Scroll untuk baca artikel
Blog

Revitalisasi Seni Tradisi: Catatan untuk Pejuang Kebudayaan

Redaksi
×

Revitalisasi Seni Tradisi: Catatan untuk Pejuang Kebudayaan

Sebarkan artikel ini

Gelombang kehidupan baru, gaya hidup baru, orientasi baru dan cara-cara hidup baru telah menenggelamkan tatanan yang ada menjadi usang dan ditinggalkan. Mulanya di kota-kota dan kemudian bergerak ke perdesaan. Pada posisi ini tradisi, termasuk seni tradisi turut tenggelam di dalamnya.

Masalah yang muncul adalah, apakah gerak kebudayaan baru itu adalah gerak kemajuan yang sudah tepat dan diterima? Apakah kita sudah siap meninggalkan yang lama untuk menuju tatanan baru?

Di satu sisi gerak modernisasi terus melaju dengan segala pernak-perniknya seraya tak bisa dicegah dan dihindari.

Di sisi lain muncul keresahan di sana-sini soal identitas, jatidiri dan perilaku yang menjauh dari nilai-nilai budaya. Pendidikan karakter bangsa dan persoalan akhlak sering mengemuka menjadi wacana merupakan bentuk kecemasan tersendiri. Menjamurkan sekolah-sekolah agama dan antusiasme masyarakat menyekolahkan anaknya di tempat itu untuk sebagian menjawab kerasahan atas berbagai gejala yang terjadi di masyarakat.

Munculnya grup-grup medsos yang mengarah pada unsur kekeluargaan adalah bentuk respons atas kondisi individualisme yang makin menguat.
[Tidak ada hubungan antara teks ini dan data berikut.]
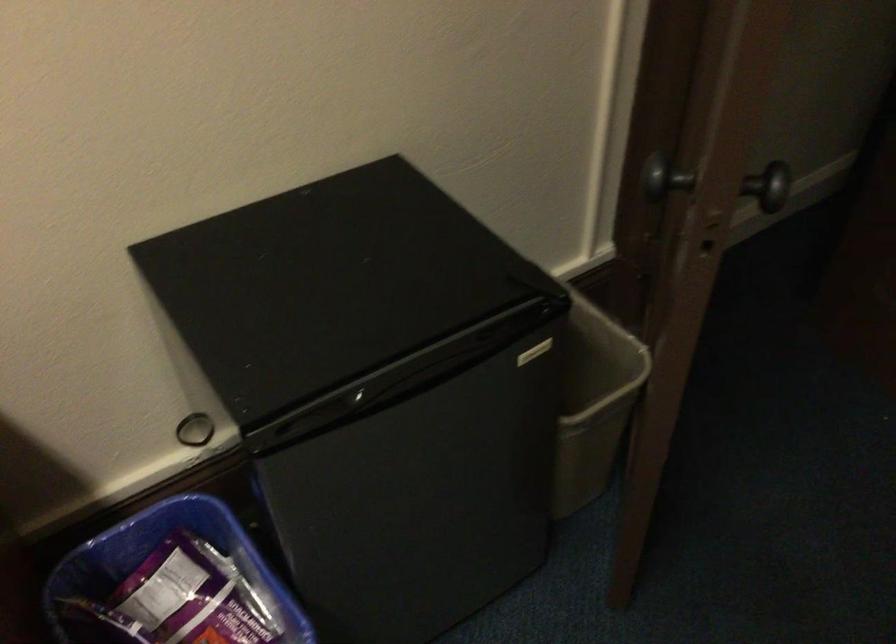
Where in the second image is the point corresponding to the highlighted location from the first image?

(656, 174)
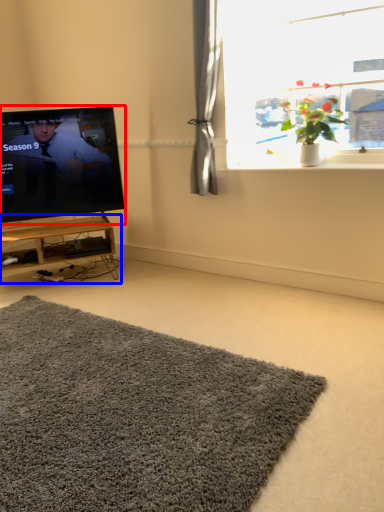
Question: Which object appears closest to the camera in this image, television (highlighted by a red box) or table (highlighted by a blue box)?

Choices:
 (A) television
 (B) table

Answer: (A)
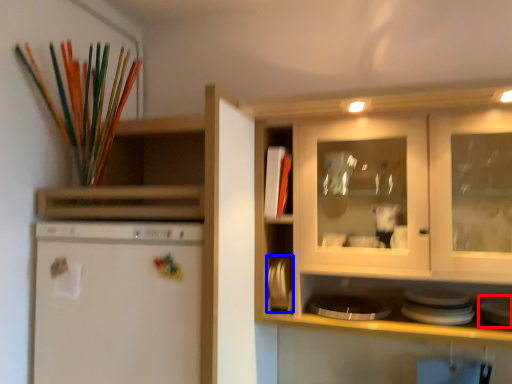
Question: Which object appears farthest to the camera in this image, appliance (highlighted by a red box) or appliance (highlighted by a blue box)?

Choices:
 (A) appliance
 (B) appliance

Answer: (B)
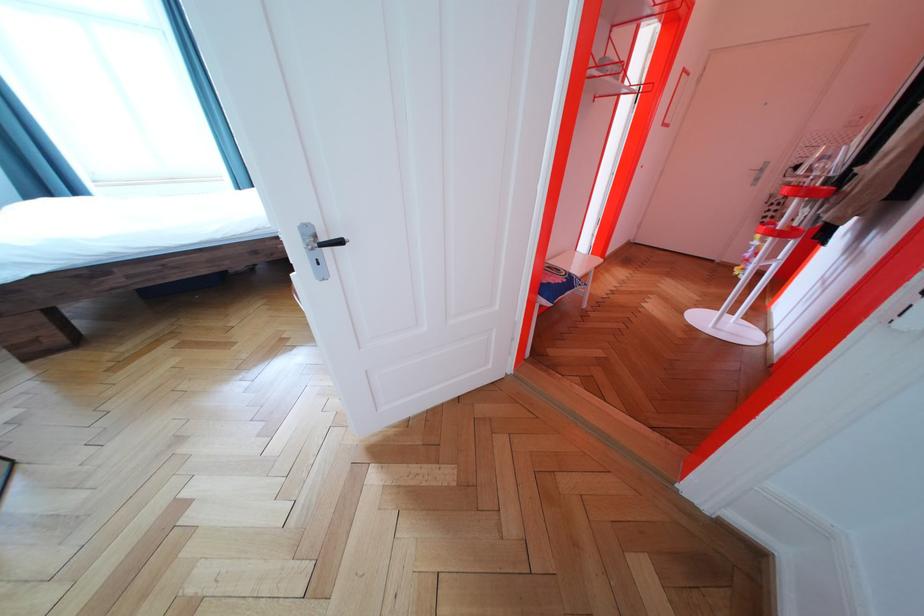
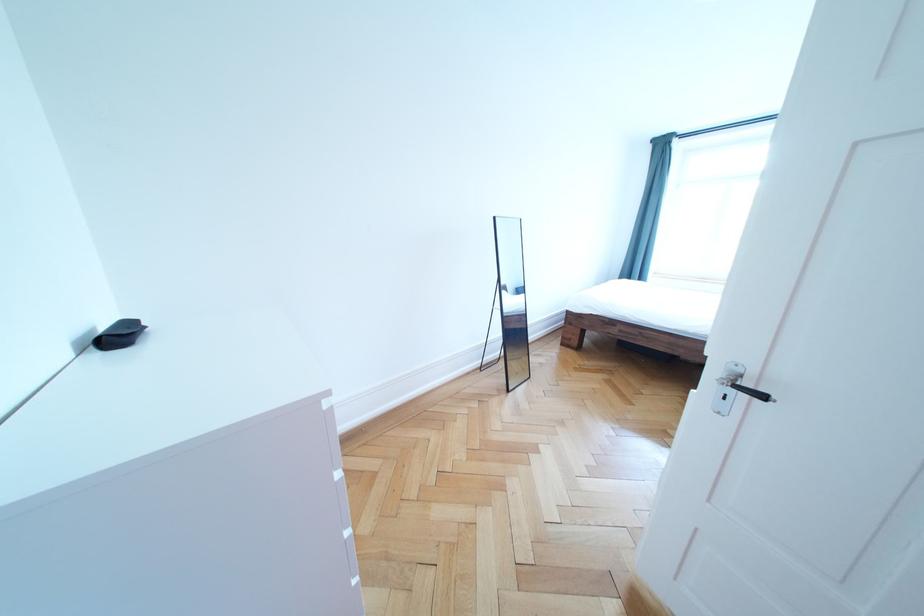
In the second image, find the point that corresponds to the point at 334,245 in the first image.

(757, 389)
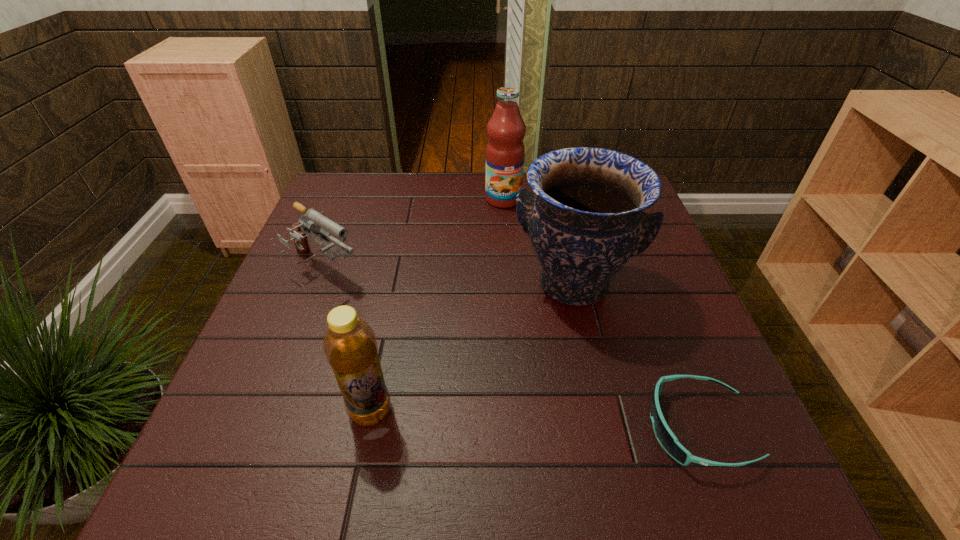
Where is `the second object from left to right`? The width and height of the screenshot is (960, 540). the second object from left to right is located at coordinates (350, 346).

This screenshot has width=960, height=540. In order to click on the shortest object in this screenshot , I will do `click(669, 442)`.

Identify the location of the farthest object. (505, 152).

At what (x,y) coordinates should I click in order to perform the action: click on the fourth tallest object. Please return your answer as a coordinate pair (x, y). This screenshot has width=960, height=540. Looking at the image, I should click on (316, 223).

Locate an element on the screen. the leftmost object is located at coordinates (316, 223).

At what (x,y) coordinates should I click in order to perform the action: click on pottery. Please return your answer as a coordinate pair (x, y). Looking at the image, I should click on (585, 221).

Find the location of a particular element. This screenshot has height=540, width=960. free space located on the right of the bottle is located at coordinates (483, 410).

Locate an element on the screen. The height and width of the screenshot is (540, 960). free space located on the front-facing side of the sunglasses is located at coordinates (510, 428).

The image size is (960, 540). I want to click on vacant area located on the front-facing side of the sunglasses, so click(587, 428).

Identify the location of free space located 0.300m on the front-facing side of the sunglasses. (482, 428).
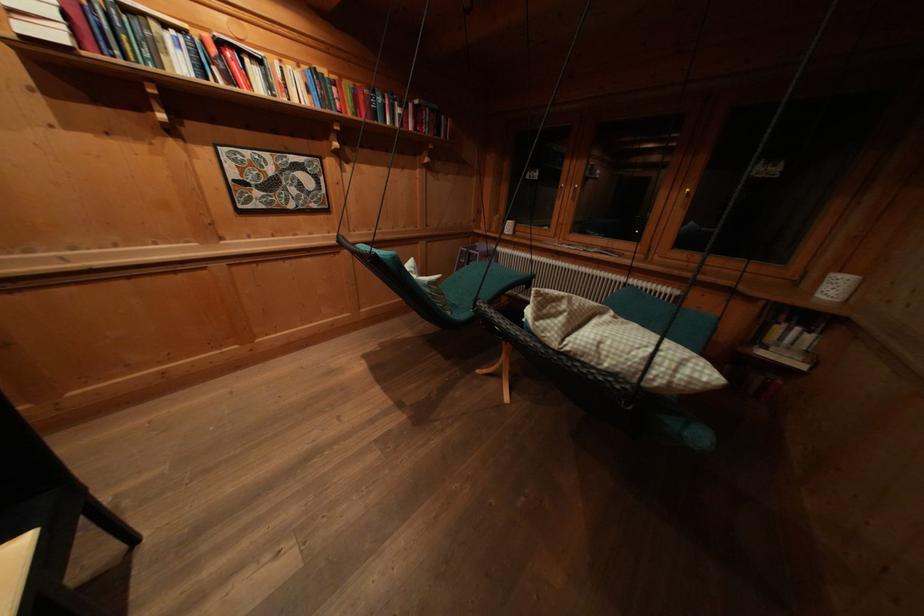
You are a GUI agent. You are given a task and a screenshot of the screen. Output one action in this format:
    pyautogui.click(x=<x>, y=<y>)
    Task: Click on the white cylindrical holder
    This screenshot has height=616, width=924.
    Given the screenshot: What is the action you would take?
    pyautogui.click(x=837, y=286)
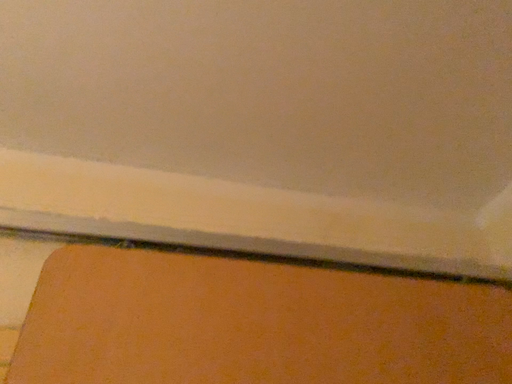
Dan banyak tayangan dan cerita pendek yang berbasis budaya lokal saya kira adalah bentuk kerinduan pada yang lama dan tradisional.

Modernisme memberi ruang luas pada individualisme dan materialisme, pada saat yang sama menjadi ruang hampa pada dimensi ruhaniah (spiritualitas). Ada kegersangan ruhani dan kekeringan hubungan antarmanusia yang berlanjut pada krisis makna pada kehidupan modern kita saat ini.

Khazanah makna-makna yang kaya pada masa silam mulai ditinggalkan sementara kehidupan baru tak memberikan jawaban atas persoalan itu. Keadaan atas surutnya yang lama dan tak menemukan makna-makna pada situasi baru, di situlah sebenarnya krisis sedang terjadi.

Pada saat krisis seperti ini ada kecenderungan romantik, orang ingin kembali mendapatkan kedamaian di masa lalu. Kehangatan, keharmonisan, keindahan, kebersahajaan dan ‘kepastian’ di masa lalu seperti sebuah kerinduan.

Namun itu pilihan tak mudah. Apa yang silam sering tidak tampil menarik. Dalam hal seni misalnya, produk seni budaya tradisional sering konservatif pada kelampauan, pada pakem lama yang tidak bisa diserap citarasanya pada masa kini. Meski dalam suasana krisis, masyarakat cenderung tak ingin balik lantaran yang silam tidak tampil menarik.

Di sinilah persoalan mesti dijawab. Pertama modernisasi tak menjawab kebutuhan batin masyarakat yang sudah dibentuk oleh sejarah dan kebudayaannya. Di sisi lain keberadaan tradisi tak tampil memberi jawaban yang memuaskan untuk masyarakat kembali pada pangkuan budaya.